◆ Quoted passage:
===

Gente de Bien | Movie review

A relative success at this year’s film festivals, Gente de Bien follows Eric, a ten-year-old boy whose mother entrusts him to the care of his down-at-heel yet goodhearted father, Gabriel. The confined and rustic conditions of their situation in downtown Bogota inspire tension between father and son, amplified further when Gabriel’s wealthy sister invites them to stay at her country house over Christmas.

In the same year as Richard Linklater’s superlative Boyhood, any natural realist film attempting to chart a young boy’s gradual development in the world is almost inevitably destined to pale by comparison. Be that as it may, this film makes a worthy attempt at exploring, with an admirable restraint and subtlety, Bogota society’s class disparities and the animosity that broils therein.

===

◆ Source information:
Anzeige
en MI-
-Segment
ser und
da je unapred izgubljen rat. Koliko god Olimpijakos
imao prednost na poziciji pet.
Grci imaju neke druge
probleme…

===

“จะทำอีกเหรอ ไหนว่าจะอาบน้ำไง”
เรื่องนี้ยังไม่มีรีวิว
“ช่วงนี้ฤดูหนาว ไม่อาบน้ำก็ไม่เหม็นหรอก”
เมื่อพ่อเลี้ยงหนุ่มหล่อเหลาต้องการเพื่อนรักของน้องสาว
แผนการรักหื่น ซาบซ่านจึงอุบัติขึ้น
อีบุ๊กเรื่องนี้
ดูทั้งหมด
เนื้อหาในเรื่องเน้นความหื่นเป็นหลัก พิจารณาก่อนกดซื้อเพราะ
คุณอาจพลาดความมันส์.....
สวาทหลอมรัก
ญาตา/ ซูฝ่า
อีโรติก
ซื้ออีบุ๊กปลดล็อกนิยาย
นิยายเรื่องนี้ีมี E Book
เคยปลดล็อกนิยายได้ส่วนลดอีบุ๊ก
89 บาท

===

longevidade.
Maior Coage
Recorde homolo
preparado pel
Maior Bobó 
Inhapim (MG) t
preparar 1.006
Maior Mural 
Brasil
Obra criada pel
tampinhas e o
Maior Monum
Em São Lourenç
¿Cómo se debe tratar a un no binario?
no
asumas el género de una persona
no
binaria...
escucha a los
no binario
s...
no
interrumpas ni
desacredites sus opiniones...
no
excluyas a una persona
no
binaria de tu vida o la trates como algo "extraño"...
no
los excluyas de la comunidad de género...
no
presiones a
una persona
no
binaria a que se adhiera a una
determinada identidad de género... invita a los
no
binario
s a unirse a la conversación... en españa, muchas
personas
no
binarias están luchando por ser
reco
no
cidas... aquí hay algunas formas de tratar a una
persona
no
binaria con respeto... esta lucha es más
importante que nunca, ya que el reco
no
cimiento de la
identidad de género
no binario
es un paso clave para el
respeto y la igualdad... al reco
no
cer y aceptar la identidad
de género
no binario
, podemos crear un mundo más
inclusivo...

===

◆ Task instructions:
1 – Extract the passage of the movie review between "A relative success" and "that broils therein.", inclusive.
2 – In the movie review, who invites Eric and Gabriel to stay at a country house over Christmas?
3 – Continue the Gente de Bien movie review from its final sentence.

◆ Per-task outputs:
1 –
A relative success at this year’s film festivals, Gente de Bien follows Eric, a ten-year-old boy whose mother entrusts him to the care of his down-at-heel yet goodhearted father, Gabriel. The confined and rustic conditions of their situation in downtown Bogota inspire tension between father and son, amplified further when Gabriel’s wealthy sister invites them to stay at her country house over Christmas.

In the same year as Richard Linklater’s superlative Boyhood, any natural realist film attempting to chart a young boy’s gradual development in the world is almost inevitably destined to pale by comparison. Be that as it may, this film makes a worthy attempt at exploring, with an admirable restraint and subtlety, Bogota society’s class disparities and the animosity that broils therein.

2 – Gabriel's wealthy sister.

3 –
Unfortunately though, the film hinges around such deft observations while set at so meandering a pace that it is difficult to sustain genuine interest or emotional engagement. Although at times the strained father-son dynamic is reminiscent of the classic Bicycle Thieves, this is far too slight and incidental a film to warrant much attention.

Of course, the mandate for cinematic realism is the observation of events with as much adherence to naturalism as possible, devoid of any superfluous dramatic flourishes. Be that as it may, there is simply not enough substance or emotional foundation in Gente de Bien on which to build that naturalistic structure.

Michael John

Gente de Bien is released nationwide on 17th April 2015.